If you're unsure how to format your dataset, our platform will validate it and show you tips or errors before training. You can also preview your data to make sure everything looks right.

How to Prepare a Dataset for Image LoRA Training

If you're looking to fine-tune a diffusion model (such as for generating art, characters, styles, or specific objects), you can do so using a technique called LoRA training. This lets you train lightweight, efficient modifications to a base model using your own dataset.

This guide will walk you through how to build and format your dataset properly so it's ready to upload and train.

What You Need

To train an image LoRA, you need images and text prompts that describe each image.
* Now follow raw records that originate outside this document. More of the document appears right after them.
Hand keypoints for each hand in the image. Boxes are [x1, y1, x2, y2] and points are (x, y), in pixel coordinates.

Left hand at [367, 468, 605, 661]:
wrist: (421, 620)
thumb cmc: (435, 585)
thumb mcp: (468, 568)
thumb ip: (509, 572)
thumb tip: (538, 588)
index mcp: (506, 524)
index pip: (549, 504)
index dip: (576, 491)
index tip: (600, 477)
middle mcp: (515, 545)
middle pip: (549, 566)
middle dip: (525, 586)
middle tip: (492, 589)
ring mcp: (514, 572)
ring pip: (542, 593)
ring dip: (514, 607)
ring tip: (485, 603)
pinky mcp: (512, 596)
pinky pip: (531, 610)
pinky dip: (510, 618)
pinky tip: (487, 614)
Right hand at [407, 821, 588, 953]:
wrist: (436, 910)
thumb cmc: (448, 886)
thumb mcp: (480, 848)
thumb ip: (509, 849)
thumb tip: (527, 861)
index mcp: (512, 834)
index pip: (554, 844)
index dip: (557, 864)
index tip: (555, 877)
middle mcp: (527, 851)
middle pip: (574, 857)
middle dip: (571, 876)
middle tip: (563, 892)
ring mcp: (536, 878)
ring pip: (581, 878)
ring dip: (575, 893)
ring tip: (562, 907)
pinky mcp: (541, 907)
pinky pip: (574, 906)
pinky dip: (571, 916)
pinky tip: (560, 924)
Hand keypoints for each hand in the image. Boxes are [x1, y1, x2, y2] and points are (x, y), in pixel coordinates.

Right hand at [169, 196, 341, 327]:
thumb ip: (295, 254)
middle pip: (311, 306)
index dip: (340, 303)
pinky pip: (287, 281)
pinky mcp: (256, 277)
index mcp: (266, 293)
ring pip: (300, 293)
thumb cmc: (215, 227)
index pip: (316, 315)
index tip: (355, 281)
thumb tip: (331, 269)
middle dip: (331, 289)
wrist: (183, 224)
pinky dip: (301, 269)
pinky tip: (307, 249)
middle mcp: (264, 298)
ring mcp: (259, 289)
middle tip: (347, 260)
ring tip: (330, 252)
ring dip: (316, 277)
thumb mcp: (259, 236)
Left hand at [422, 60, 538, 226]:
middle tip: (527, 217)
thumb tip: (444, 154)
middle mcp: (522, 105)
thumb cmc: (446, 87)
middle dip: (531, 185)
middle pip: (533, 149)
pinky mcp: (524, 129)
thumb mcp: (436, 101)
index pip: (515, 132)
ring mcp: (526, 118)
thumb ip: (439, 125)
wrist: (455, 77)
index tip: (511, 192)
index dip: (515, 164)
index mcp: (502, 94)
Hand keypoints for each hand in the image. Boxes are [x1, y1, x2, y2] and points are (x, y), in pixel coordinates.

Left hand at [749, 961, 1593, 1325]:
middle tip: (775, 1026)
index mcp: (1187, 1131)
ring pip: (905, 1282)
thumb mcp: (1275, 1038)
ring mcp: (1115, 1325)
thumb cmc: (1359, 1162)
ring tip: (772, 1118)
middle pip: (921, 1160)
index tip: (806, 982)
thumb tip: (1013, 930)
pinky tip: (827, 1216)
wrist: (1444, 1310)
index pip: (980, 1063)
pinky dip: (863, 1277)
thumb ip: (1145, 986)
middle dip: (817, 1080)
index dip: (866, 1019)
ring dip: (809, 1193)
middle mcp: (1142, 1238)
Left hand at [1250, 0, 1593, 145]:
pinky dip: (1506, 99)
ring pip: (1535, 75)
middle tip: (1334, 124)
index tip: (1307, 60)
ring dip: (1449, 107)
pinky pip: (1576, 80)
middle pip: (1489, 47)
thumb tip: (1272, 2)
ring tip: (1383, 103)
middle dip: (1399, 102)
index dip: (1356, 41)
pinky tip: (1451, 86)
These text prompts help the model understand what's in the image so it can learn to generate similar visuals later.

Dataset Requirements:

Image files (JPEG or PNG) — .jpg, .jpeg, or .png
Prompt files (Plain text) — .txt files with matching filenames
The image and text prompt must share the same filename (excluding the extension)

Using a Keyword in Your Prompts (Very Important)
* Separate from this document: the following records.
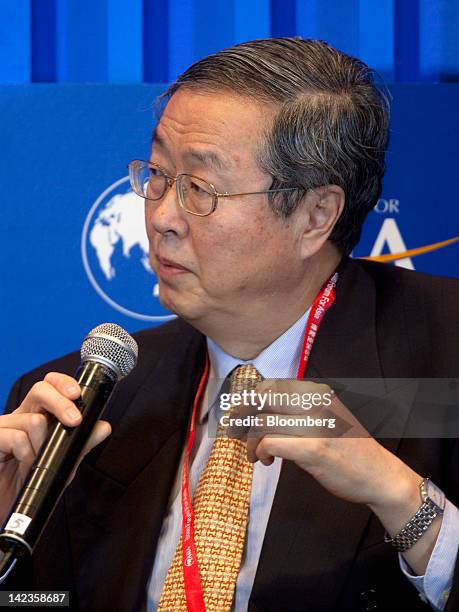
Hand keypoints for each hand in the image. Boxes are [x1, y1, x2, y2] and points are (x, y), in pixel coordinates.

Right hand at [0, 372, 110, 523]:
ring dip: (43, 446)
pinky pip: (15, 438)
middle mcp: (20, 416)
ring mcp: (4, 427)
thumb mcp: (64, 462)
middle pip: (41, 390)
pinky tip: (25, 468)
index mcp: (38, 414)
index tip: (78, 394)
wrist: (14, 510)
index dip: (64, 383)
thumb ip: (82, 443)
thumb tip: (103, 426)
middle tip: (74, 421)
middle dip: (62, 404)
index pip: (50, 385)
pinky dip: (27, 456)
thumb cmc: (34, 483)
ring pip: (33, 420)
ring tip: (39, 462)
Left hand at [229, 378, 442, 574]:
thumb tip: (260, 412)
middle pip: (262, 400)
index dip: (249, 401)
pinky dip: (261, 452)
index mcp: (317, 392)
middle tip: (236, 432)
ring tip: (257, 455)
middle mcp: (316, 402)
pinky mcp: (313, 448)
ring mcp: (315, 424)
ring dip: (251, 441)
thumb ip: (299, 412)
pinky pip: (271, 443)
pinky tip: (267, 461)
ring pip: (263, 423)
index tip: (239, 415)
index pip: (271, 387)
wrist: (380, 475)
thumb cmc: (350, 450)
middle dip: (242, 416)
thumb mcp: (327, 418)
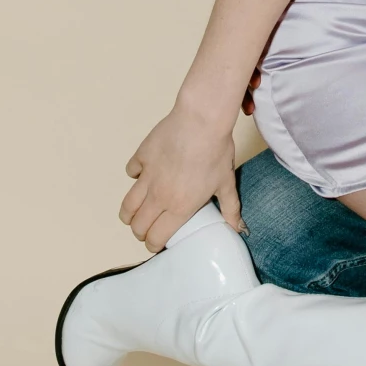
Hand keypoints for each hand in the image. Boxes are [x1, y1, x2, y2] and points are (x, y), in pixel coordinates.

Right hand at [120, 103, 242, 250]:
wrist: (201, 121)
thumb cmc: (216, 152)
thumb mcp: (226, 183)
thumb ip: (230, 209)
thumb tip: (238, 228)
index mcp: (179, 208)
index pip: (156, 237)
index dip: (154, 244)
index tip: (157, 242)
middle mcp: (158, 196)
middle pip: (137, 226)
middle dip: (140, 232)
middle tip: (146, 229)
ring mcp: (147, 177)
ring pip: (127, 205)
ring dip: (129, 213)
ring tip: (134, 212)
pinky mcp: (141, 157)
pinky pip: (131, 171)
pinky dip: (135, 175)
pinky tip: (143, 172)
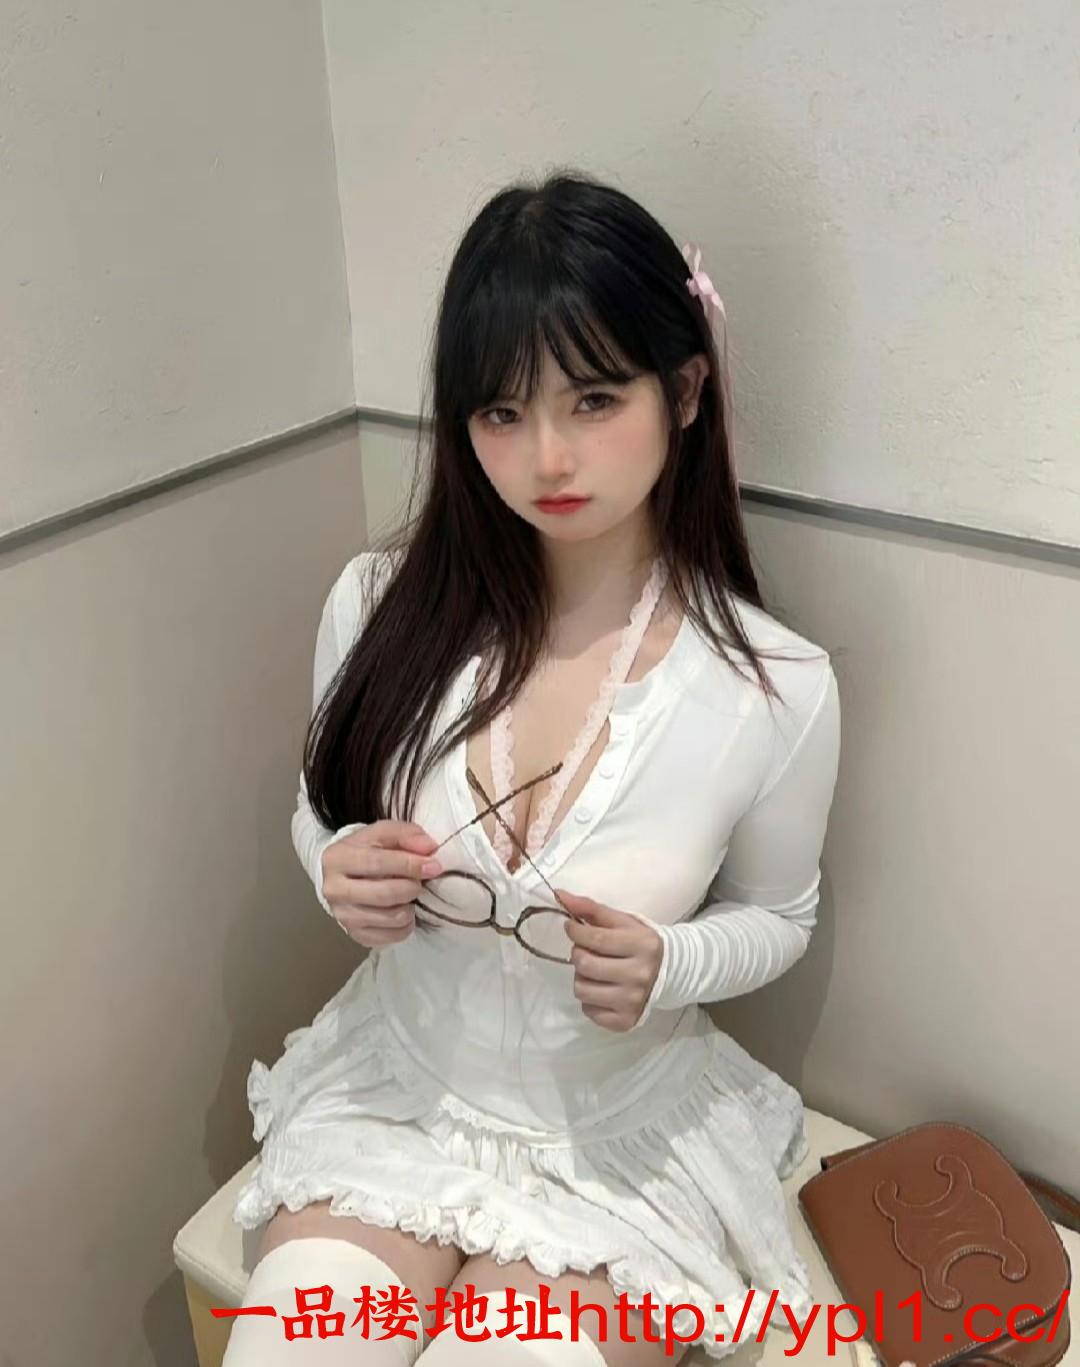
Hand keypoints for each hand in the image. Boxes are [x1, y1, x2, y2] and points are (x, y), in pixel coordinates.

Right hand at [322, 821, 442, 947]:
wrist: (344, 874)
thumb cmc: (366, 851)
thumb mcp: (382, 834)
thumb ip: (406, 834)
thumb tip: (429, 847)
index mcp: (337, 858)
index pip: (377, 863)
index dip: (410, 865)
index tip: (433, 866)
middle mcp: (334, 890)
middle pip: (384, 894)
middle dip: (411, 887)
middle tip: (420, 882)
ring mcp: (343, 915)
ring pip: (392, 918)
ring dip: (410, 906)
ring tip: (409, 894)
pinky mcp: (355, 934)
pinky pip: (392, 936)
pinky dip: (406, 924)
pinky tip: (403, 909)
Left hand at [554, 889, 663, 1032]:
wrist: (669, 972)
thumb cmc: (640, 942)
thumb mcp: (622, 921)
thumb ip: (591, 909)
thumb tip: (559, 895)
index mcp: (642, 946)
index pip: (596, 939)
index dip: (575, 931)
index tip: (571, 927)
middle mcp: (640, 975)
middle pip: (585, 965)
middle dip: (578, 954)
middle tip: (586, 951)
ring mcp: (633, 1001)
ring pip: (582, 990)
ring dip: (581, 977)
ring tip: (594, 971)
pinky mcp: (625, 1021)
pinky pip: (589, 1010)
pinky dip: (590, 999)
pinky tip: (603, 989)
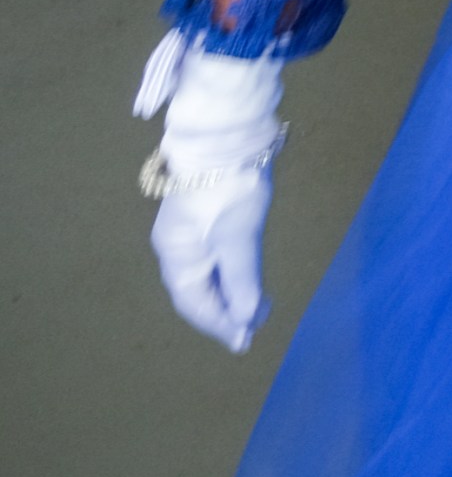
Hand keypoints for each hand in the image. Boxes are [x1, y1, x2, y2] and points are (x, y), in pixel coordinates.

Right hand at [136, 34, 280, 353]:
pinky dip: (227, 272)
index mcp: (177, 257)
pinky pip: (211, 256)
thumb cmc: (229, 189)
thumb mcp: (240, 238)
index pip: (195, 304)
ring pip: (204, 274)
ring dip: (226, 293)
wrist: (224, 135)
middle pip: (196, 292)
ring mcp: (186, 231)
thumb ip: (243, 280)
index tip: (245, 341)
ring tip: (251, 310)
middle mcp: (175, 248)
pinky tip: (242, 275)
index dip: (220, 325)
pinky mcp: (202, 214)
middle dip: (222, 313)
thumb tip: (247, 318)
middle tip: (250, 331)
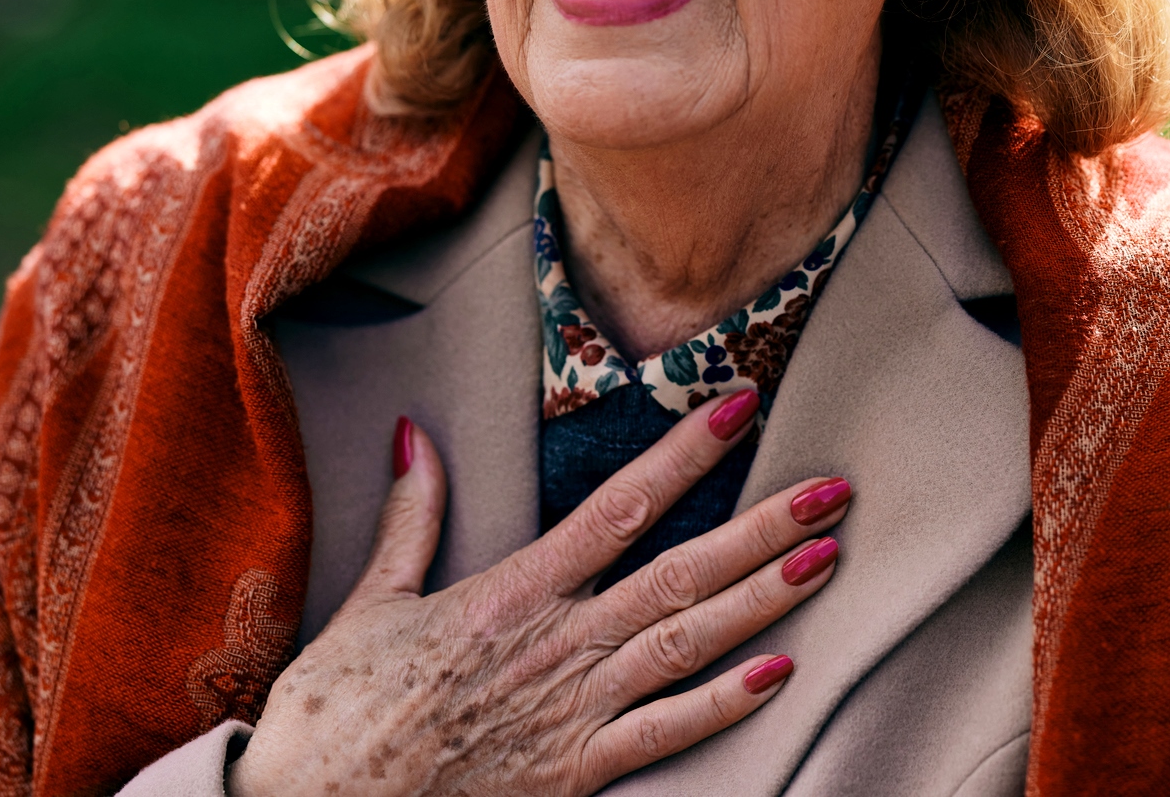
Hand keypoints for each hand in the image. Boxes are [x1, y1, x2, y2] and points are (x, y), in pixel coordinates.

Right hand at [229, 389, 849, 795]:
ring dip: (764, 601)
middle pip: (680, 572)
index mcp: (512, 593)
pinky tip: (778, 674)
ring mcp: (573, 712)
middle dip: (762, 528)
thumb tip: (417, 434)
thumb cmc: (336, 717)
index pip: (619, 507)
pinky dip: (723, 706)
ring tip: (826, 559)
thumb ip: (410, 519)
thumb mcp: (369, 606)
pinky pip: (663, 735)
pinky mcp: (574, 774)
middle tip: (833, 490)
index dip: (686, 456)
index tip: (739, 409)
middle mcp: (558, 645)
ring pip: (688, 644)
When training an image LoRA, you must include a unique keyword or token in every prompt that tells the model what concept it's learning. Later, you'll use this same keyword to activate the LoRA during generation.

Example

Let's say you're training a LoRA for a specific fantasy armor style. You choose the keyword: 3dicon

Your dataset might look like this:

3d_icon1.jpg
3d_icon1.txt: a 3dicon, a colorful phone with a rainbow background

3d_icon2.jpg  
3d_icon2.txt: a 3dicon, a red play button on a dark blue background

3d_icon3.jpg
3d_icon3.txt: a 3dicon, a green owl icon on a green background

The keyword 3dicon is present in every prompt and tied directly to the visual features in the images.

Why the Keyword Matters

During training: The model learns to associate that specific token (e.g. 3dicon) with the visual patterns in the dataset.
During generation: You can use prompts like "a 3dicon of a music note icon on a red background" and the model will apply the learned visual concept.
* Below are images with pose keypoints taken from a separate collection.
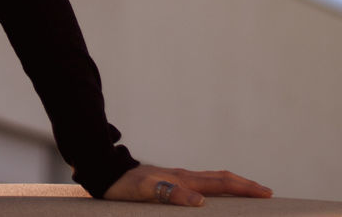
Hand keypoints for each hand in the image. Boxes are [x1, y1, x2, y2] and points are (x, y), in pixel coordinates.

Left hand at [103, 164, 272, 206]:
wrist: (105, 171)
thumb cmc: (124, 184)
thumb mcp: (147, 190)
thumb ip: (172, 194)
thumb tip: (201, 201)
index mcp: (183, 179)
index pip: (221, 183)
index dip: (244, 188)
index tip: (266, 192)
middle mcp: (182, 176)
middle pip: (220, 179)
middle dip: (245, 185)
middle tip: (267, 192)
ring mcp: (175, 176)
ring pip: (211, 179)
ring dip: (232, 184)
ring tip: (247, 190)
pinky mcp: (167, 179)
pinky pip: (199, 182)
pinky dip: (214, 186)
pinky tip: (212, 192)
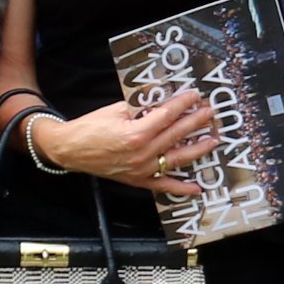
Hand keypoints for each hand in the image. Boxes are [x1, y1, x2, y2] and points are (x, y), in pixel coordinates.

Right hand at [35, 90, 218, 196]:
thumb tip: (163, 103)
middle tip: (210, 113)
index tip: (195, 96)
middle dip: (196, 122)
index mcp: (136, 133)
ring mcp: (141, 169)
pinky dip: (181, 187)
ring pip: (176, 159)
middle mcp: (142, 153)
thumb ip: (141, 108)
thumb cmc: (91, 127)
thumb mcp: (116, 109)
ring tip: (212, 140)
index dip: (183, 104)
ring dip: (197, 149)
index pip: (167, 115)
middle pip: (176, 135)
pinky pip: (163, 186)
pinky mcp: (138, 180)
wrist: (70, 149)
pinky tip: (197, 187)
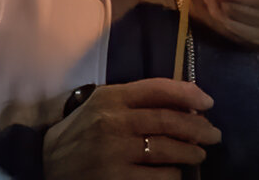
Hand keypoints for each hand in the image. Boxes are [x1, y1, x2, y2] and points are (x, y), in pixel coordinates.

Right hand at [42, 78, 220, 179]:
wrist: (45, 163)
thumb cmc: (81, 130)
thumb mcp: (102, 104)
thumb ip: (136, 100)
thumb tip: (185, 103)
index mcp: (112, 97)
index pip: (158, 89)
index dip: (189, 93)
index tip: (208, 102)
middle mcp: (114, 122)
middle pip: (168, 121)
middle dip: (198, 127)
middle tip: (214, 134)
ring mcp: (114, 153)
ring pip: (167, 150)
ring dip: (190, 153)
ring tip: (199, 154)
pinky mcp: (115, 179)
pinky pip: (157, 177)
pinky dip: (171, 175)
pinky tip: (175, 174)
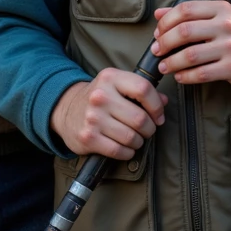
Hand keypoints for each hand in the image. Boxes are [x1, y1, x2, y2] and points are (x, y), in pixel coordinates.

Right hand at [51, 70, 166, 159]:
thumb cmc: (99, 97)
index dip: (157, 106)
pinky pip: (119, 151)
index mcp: (110, 78)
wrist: (65, 109)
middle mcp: (100, 96)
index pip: (144, 89)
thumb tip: (164, 101)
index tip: (158, 116)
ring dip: (139, 142)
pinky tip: (125, 148)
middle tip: (146, 130)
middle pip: (140, 118)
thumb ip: (140, 90)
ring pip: (132, 137)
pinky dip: (128, 152)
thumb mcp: (116, 85)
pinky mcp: (88, 137)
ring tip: (135, 138)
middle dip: (149, 129)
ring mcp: (93, 118)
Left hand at [151, 2, 230, 91]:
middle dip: (164, 42)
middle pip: (184, 31)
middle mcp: (227, 25)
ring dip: (171, 62)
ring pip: (190, 54)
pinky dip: (186, 76)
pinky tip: (180, 77)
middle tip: (156, 51)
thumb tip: (158, 13)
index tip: (157, 33)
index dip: (166, 21)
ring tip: (163, 67)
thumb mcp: (218, 20)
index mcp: (221, 9)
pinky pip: (202, 73)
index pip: (185, 9)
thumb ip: (190, 16)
If you forget the keyword, the model may still learn something, but you won't be able to reliably activate or control it later. The result may also "leak" into unrelated generations.

Dataset Structure

Your dataset folder should look like this:

lora-dataset/
├── yarn1.jpg
├── yarn1.txt
├── yarn2.jpg
├── yarn2.txt
├── yarn3.jpg
├── yarn3.txt

For every image (.jpg or .png), there must be a corresponding .txt file that contains a prompt describing the image.

Example Prompts

Here are a few examples of what your .txt files might look like:

This example is taken from the Yarn Art Style dataset, where the keyword is "yarn art style"

yarn1.jpg:

yarn1.txt:

Frog, yarn art style

yarn2.jpg:

yarn2.txt:

A bunch of colorful flowers, yarn
                                            art style

yarn3.jpg:

yarn3.txt:

A planet, yarn art style

The quality of your prompts matters. Be descriptive and specific, similar to how you would describe an image to a generative model like Stable Diffusion or DALL·E.

Minimum Dataset Size

Minimum recommended: 10–20 image/prompt pairs for basic concept learning
Better results: 50–100+ pairs for stylistic or character modeling
Ideal range: 100–500+ pairs depending on the complexity of what you're training

The more diverse and descriptive your prompts, the better your LoRA will perform.

Compressing Your Dataset

Once your dataset is ready and well-organized, you need to compress it into a .zip file for uploading.

Steps:

Make sure all your image and prompt files are in a single folder (e.g. my-lora-dataset/)
Compress the folder into a zip archive:
- On Windows: Right-click the folder > "Send to" > "Compressed (zipped) folder"
- On macOS: Right-click the folder > "Compress"
- On Linux: Run zip -r lora-dataset.zip lora-dataset/ from the terminal
Do not place the zip inside another folder before uploading. The zip file should contain your .jpg/.txt pairs directly or in a single root folder.

Final Checklist Before Uploading

Each image has a matching .txt file

Prompts are descriptive and relevant

Files are cleanly named (e.g. no spaces or special characters)

Everything is zipped into one .zip file

The total dataset meets the minimum number of examples (ideally 50+)

Once you're ready, upload the .zip to the platform and start training your custom image LoRA.